#### [TASK ITEM]
All entries are to be printed again exactly, with their images omitted.

(Dataset excerpts)
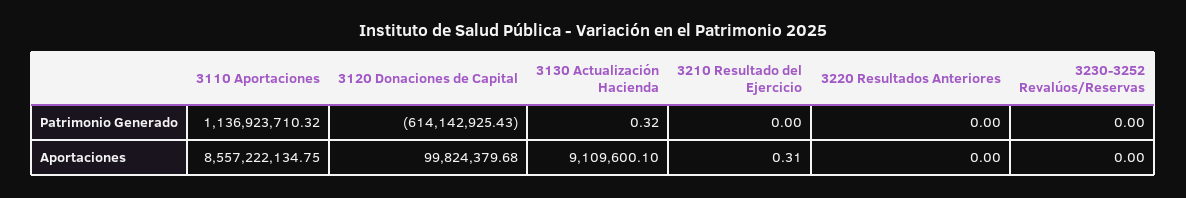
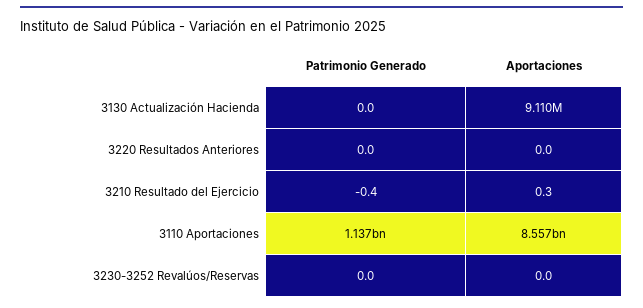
  {
    "3110 Aportaciones": {
      "Patrimonio Generado": 1136923710.32,
      "Aportaciones": 8557222134.75
    },
-   "3120 Donaciones de Capital": {
-     "Patrimonio Generado": -614142925.43,
-     "Aportaciones": 99824379.68
-   },
    "3130 Actualización Hacienda": {
-     "Patrimonio Generado": 0.32,
+     "Patrimonio Generado": 0,
      "Aportaciones": 9109600.1
    },
    "3210 Resultado del Ejercicio": {
-     "Patrimonio Generado": 0,
+     "Patrimonio Generado": -0.4,
      "Aportaciones": 0.31
    },
    "3220 Resultados Anteriores": {
      "Patrimonio Generado": 0,
      "Aportaciones": 0
    },
    "3230-3252 Revalúos/Reservas": {
      "Patrimonio Generado": 0,
      "Aportaciones": 0
    }
  }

#### [ANSWER SECTION]
  {
    "3110 Aportaciones": {
      "Patrimonio Generado": 1136923710.32,
      "Aportaciones": 8557222134.75
    },
-   "3120 Donaciones de Capital": {
-     "Patrimonio Generado": -614142925.43,
-     "Aportaciones": 99824379.68
-   },
    "3130 Actualización Hacienda": {
-     "Patrimonio Generado": 0.32,
+     "Patrimonio Generado": 0,
      "Aportaciones": 9109600.1
    },
    "3210 Resultado del Ejercicio": {
-     "Patrimonio Generado": 0,
+     "Patrimonio Generado": -0.4,
      "Aportaciones": 0.31
    },
    "3220 Resultados Anteriores": {
      "Patrimonio Generado": 0,
      "Aportaciones": 0
    },
    "3230-3252 Revalúos/Reservas": {
      "Patrimonio Generado": 0,
      "Aportaciones": 0
    }
  }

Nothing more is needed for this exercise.